**Text shown:**
-=-=-=-=-
Because they are already buoyant (ie most of their mass sits under the sea's surface), however, ice shelves do not pose a threat to global sea level. Ice tongues are more prone to float up and down with the tides, creating large cracks and crevasses on their surface making them relatively fragile.
Chunks of ice that break off the ice shelves and tongues to float away are the best known types of ice formation - icebergs. Every year, the edges of ice shelves calve off into tabular (or flat topped) icebergs as a result of seasonal warming. Periodically, a very large iceberg will break off, such as the 295 kilometre long and 37 kilometre wide B-15 iceberg which broke off the Ross Ice Shelf in 2000. Ice tongues, by comparison, produce much smaller icebergs and broken blocks of ice (or "bergie bits").
Depending on their exact density, about 1/8th of an iceberg's mass emerges above the water surface, with 7/8th submerged underneath. After breaking off from ice shelves, icebergs begin their long drift away from the poles, all the while being slowly eroded by seawater, waves and rising temperatures. Whilst some of the large icebergs can get stuck on the sea floor for a number of years, most will continue drifting and eventually break apart and melt after about three years.
In the past, the volume of icebergs that calved off from ice shelves has represented an extremely small percentage of the sheet's total ice-mass. The ice lost through calving typically equalled the mass of snowfall on the continental ice sheets, keeping the shape and total ice-mass of Antarctica in equilibrium. Global warming, however, has started to disrupt this balancing act, at least in the Western Antarctic and the Antarctic Peninsula regions.
In the last two decades, ice shelves and ice tongues on the Antarctic Peninsula have been melting more quickly as a result of a 2.5°C average rise in local temperature - an increase greater than for any other location in the Southern Hemisphere. The Wordie ice shelf collapsed in the late 1980s, and the Prince Gustav and Larsen A Ice Shelves disintegrated in 1995. By far the most spectacular collapse, however, is that of the 3,250 square kilometres (roughly the size of Luxembourg) and 200 metre thick Larsen B ice shelf which broke apart into small fragments in less than a month in early 2002 - an event that had been predicted by scientists, but which occurred at a speed that took them by surprise. What's more, according to a recent study published in Science Magazine, similar trends of rapid melting and retreat have also been observed in 90% of marine glaciers on the western side of the Antarctic Peninsula.
In the Arctic, some ninety percent of the Ellesmere ice shelf that used to lie at the northern end of Ellesmere Island in Canada's Nunavut territory has disappeared since it was surveyed by the American explorer Robert E. Peary in 1907. What's more, in 2002, the remaining 443 square kilometre Ward Hunt Ice Shelf broke up into two distinct pieces and a number of smaller icebergs. According to scientists, the splitting of this ancient ice shelf, which began forming some 4,500 years ago, and which has been in place for over 3,000, is another piece of evidence of ongoing and accelerated climate change in the polar regions.
Sea Ice
Completely different from ice sheets, ice shelves or icebergs, sea ice is formed when temperatures are sufficiently cold to super-cool the surface of the sea below -1.8°C (salt water's freezing point). When this happens tiny ice platelets, known as frazil ice, start to form and produce a mushy surface layer, known as grease ice. Waves and wind then act to compress these ice particles into larger plates, of several metres in diameter, called pancake ice. These float on the ocean surface, and collide with one another, forming upturned edges. In time, the pancake ice plates get compressed into a solid ice cover, known as consolidated or 'pack ice'.
-=-=-=-=-
**Supplied data:**

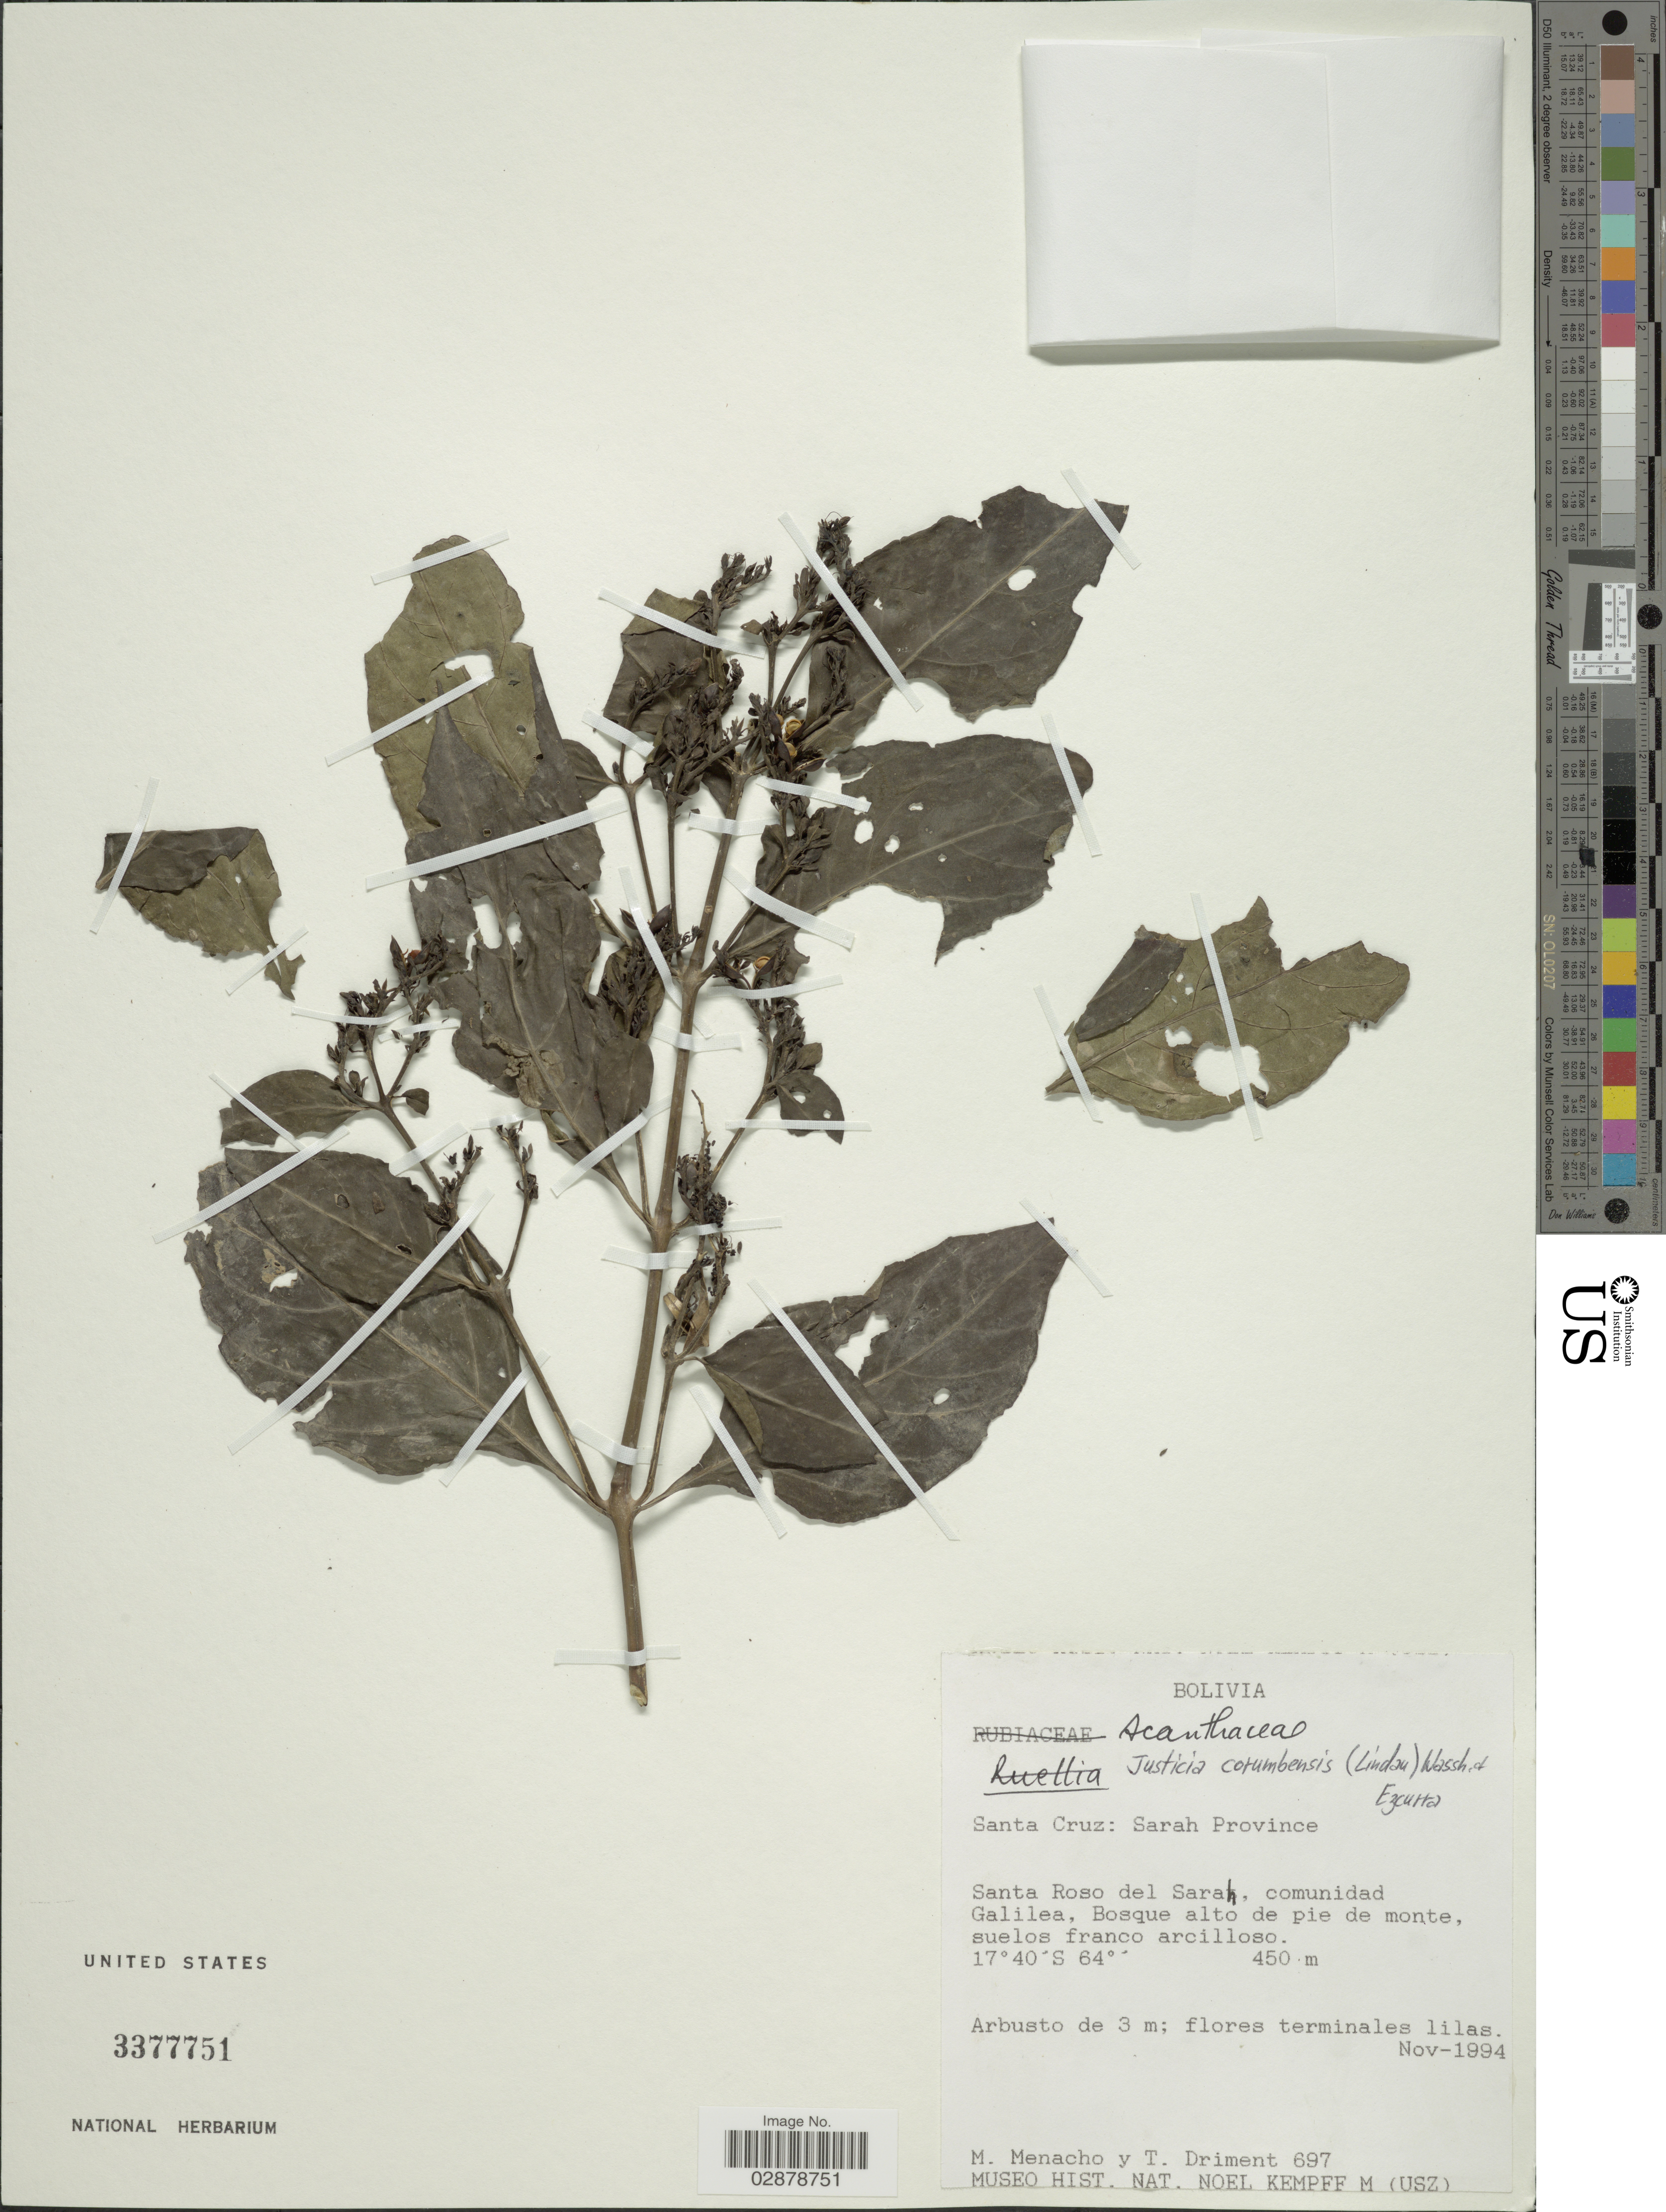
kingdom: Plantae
-=-=-=-=-
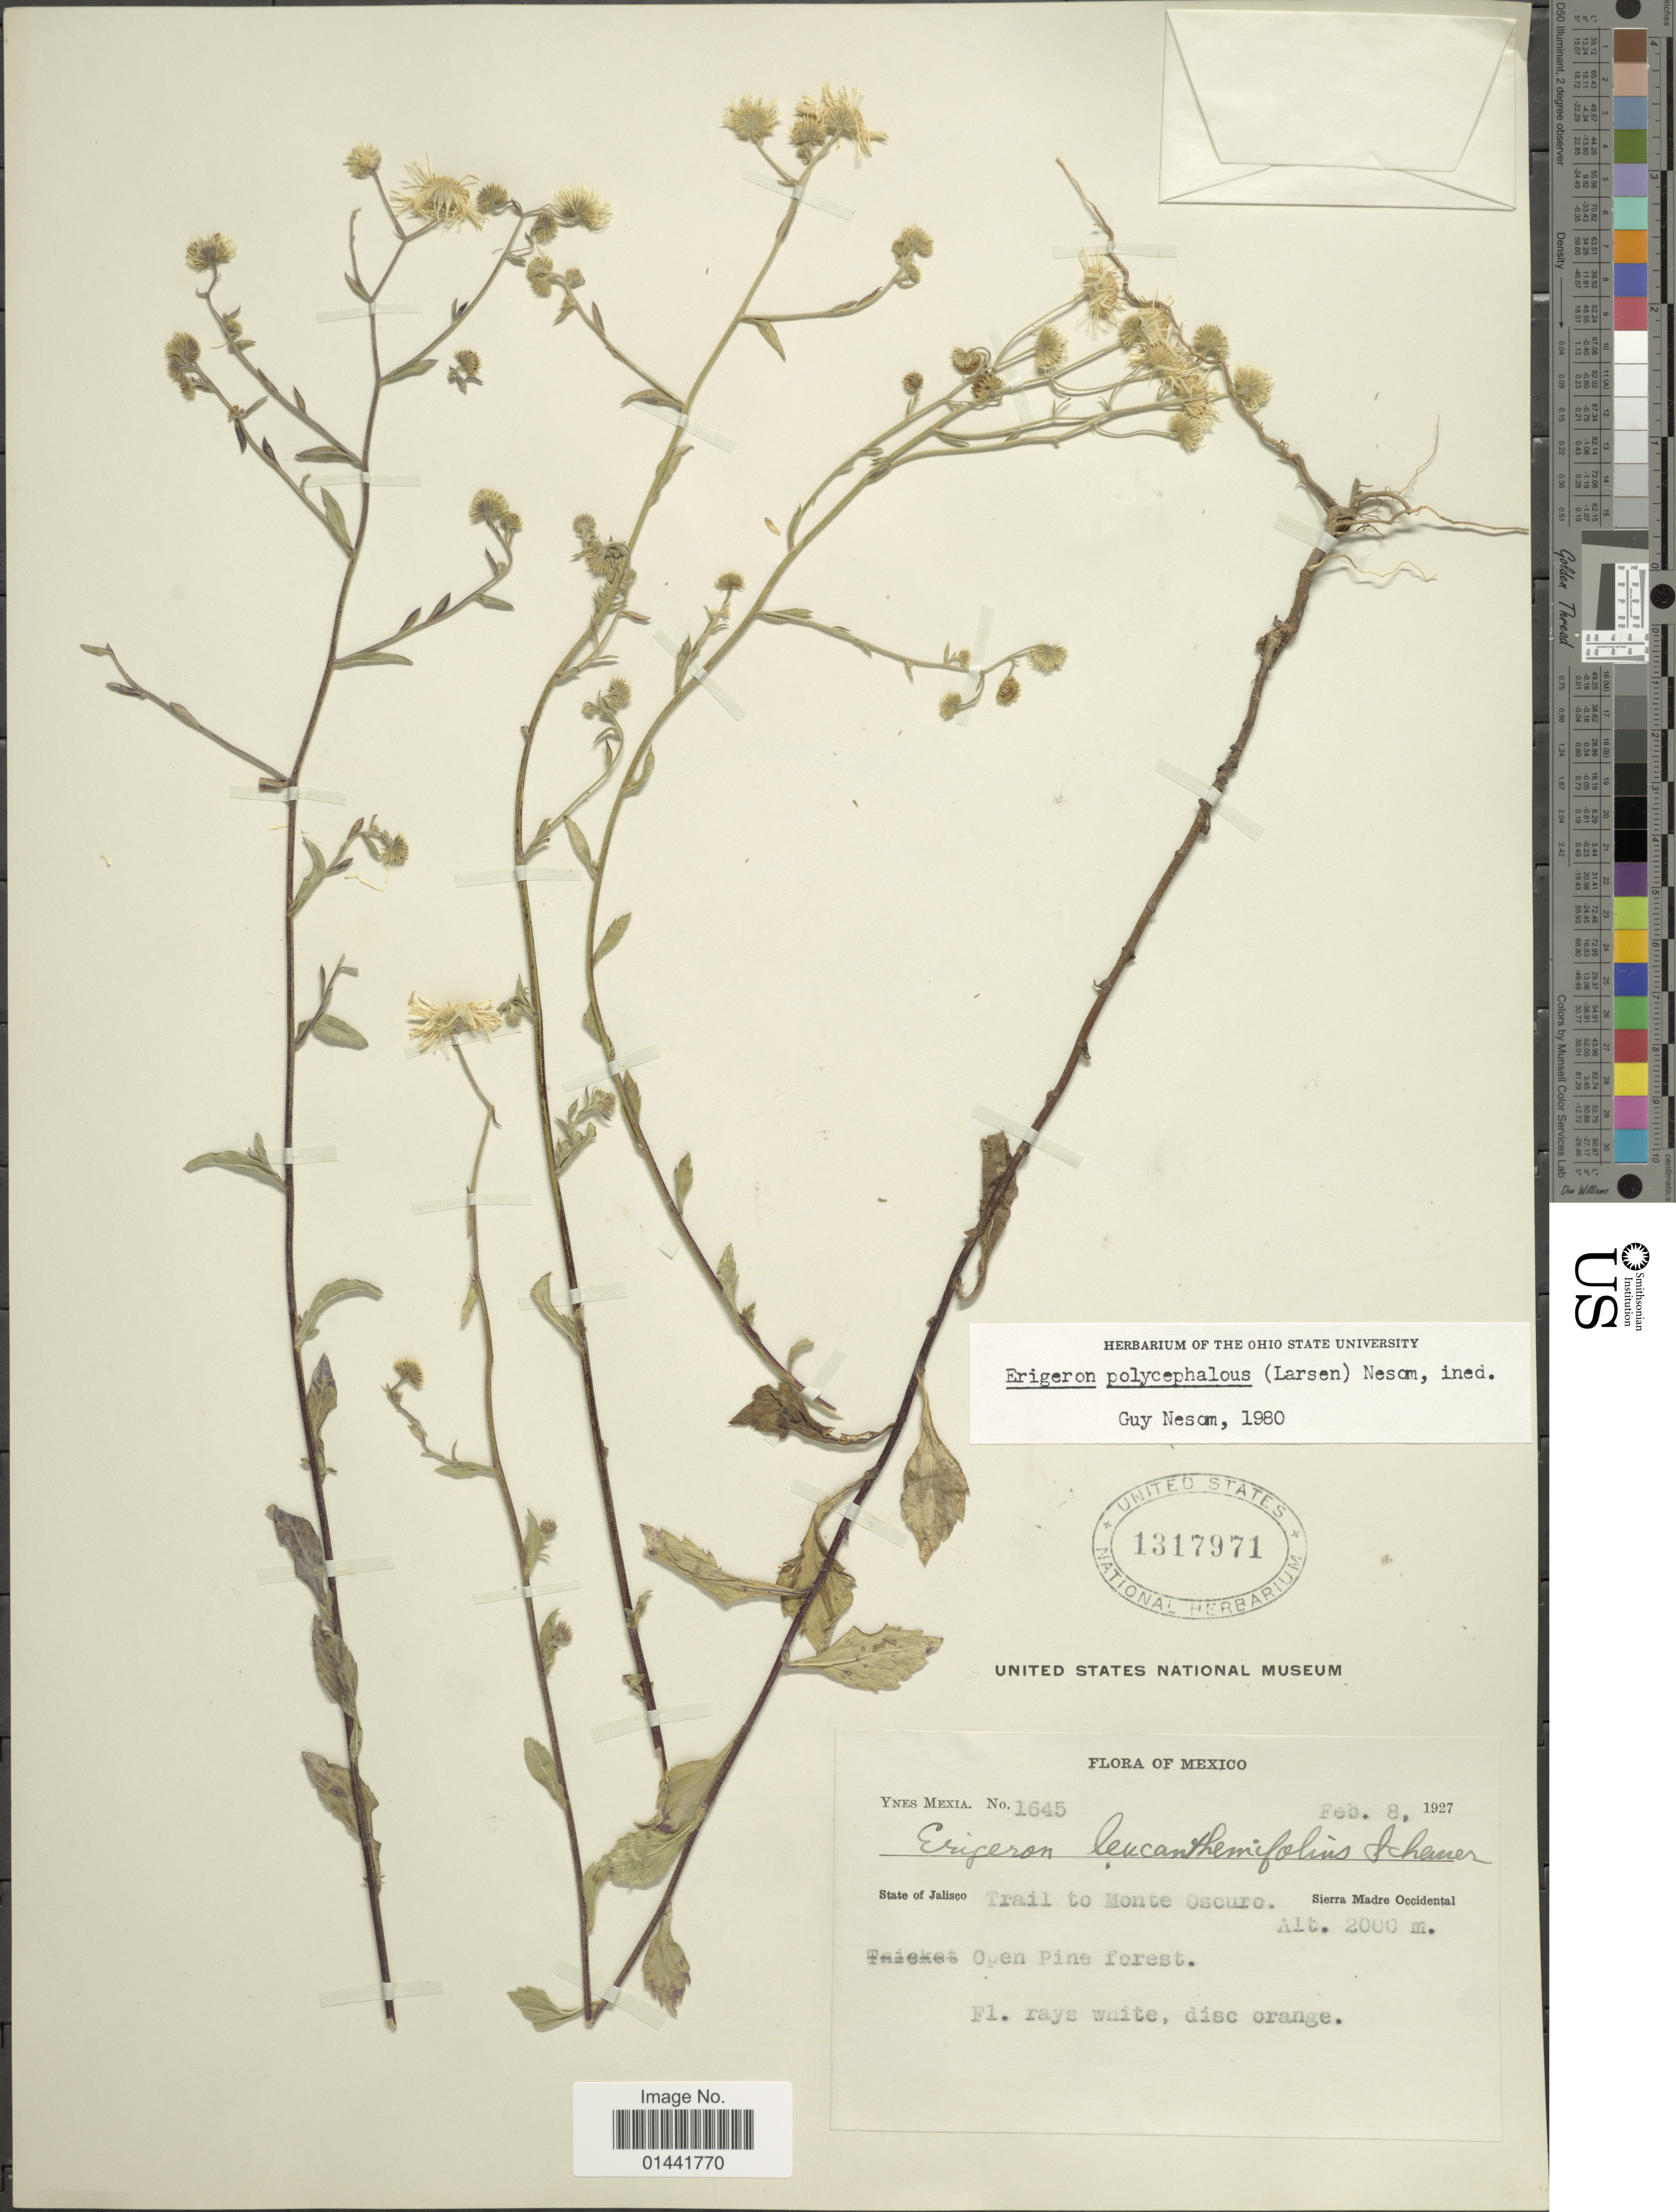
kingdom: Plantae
-=-=-=-=-
**Short problem:** Pick up the passage on polar ice, shelves and sea ice where it ends, and continue it.

**Exercise result:**
In the Arctic, about 50% of sea ice survives three to seven years without melting. This is referred to as multi-year ice. In the Southern Ocean and the Antarctic, on the other hand, sea ice is mostly seasonal, forming in the autumn and winter and melting in the spring and summer. The freezing over of the Southern Ocean around Antarctica remains, however, the Earth's single largest recurring natural event: the ice's summer surface area increases by more than a factor of six to reach 15 million square kilometres in winter.
Sea ice varies greatly in thickness and constantly transforms depending on tides, currents, wind and coastal topography. The large and small sea-ice plates continually drift around, creating a chaotic maze of open water, polynias (gaps in the ice created by localised temperature peaks) and channels. Multi-year Arctic ice can be up to three meters in thickness with pressure ridges (created when sea-ice pieces push up against one another) up to twenty meters in thickness. In the Antarctic, however, the ice is rarely more than one meter thick, as the vast majority of sea ice only lasts a year.
Although formed from salty sea water, sea ice itself is largely fresh. This is because, as it forms, the ocean salts are rejected as brine: a highly saline and denser water that sinks to the bottom of the ocean. The process of brine sinking to the ocean depths in fact drives powerful currents crucial to the world's ocean circulation.
Occupying some 7% of the area of the world's oceans, Arctic and Antarctic sea ice plays a particularly crucial role in regulating climate. In addition to its role in ocean circulation, sea ice contributes to keeping the earth's temperature systems in balance. The sea-ice and icecaps reflect most of the solar radiation reaching them, affecting the earth surface's average albedo (ie heat retention properties) and keeping the planet cooler than would otherwise be the case.
Also sea-ice interposes a solid layer that insulates the relatively warm ocean water from the cold polar atmosphere and reduces the free transfer of heat and moisture between the two. The extent of sea-ice is thus crucial in determining where and how much heat and water are lost to the atmosphere - affecting, amongst other things, local cloud cover and precipitation which in turn are parts of the earth's climate equilibrium. With declining levels of sea-ice global warming can be expected to accelerate further through a feedback loop whereby the reduction drives increased temperatures that in turn further reduce the extent of sea ice.
This is of particular concern as, in the past three decades, Arctic sea ice has been decreasing in both thickness and surface cover with a total loss of volume of about 40% (see the Arctic Council Impact Assessment (ACIA) report for more detail). According to recent submarine data, the mean ice draft (or thickness) of Arctic sea ice has been reduced from 3.1 metres in the eighteen years from 1958 to 1976, to 1.8 metres in the 1990's.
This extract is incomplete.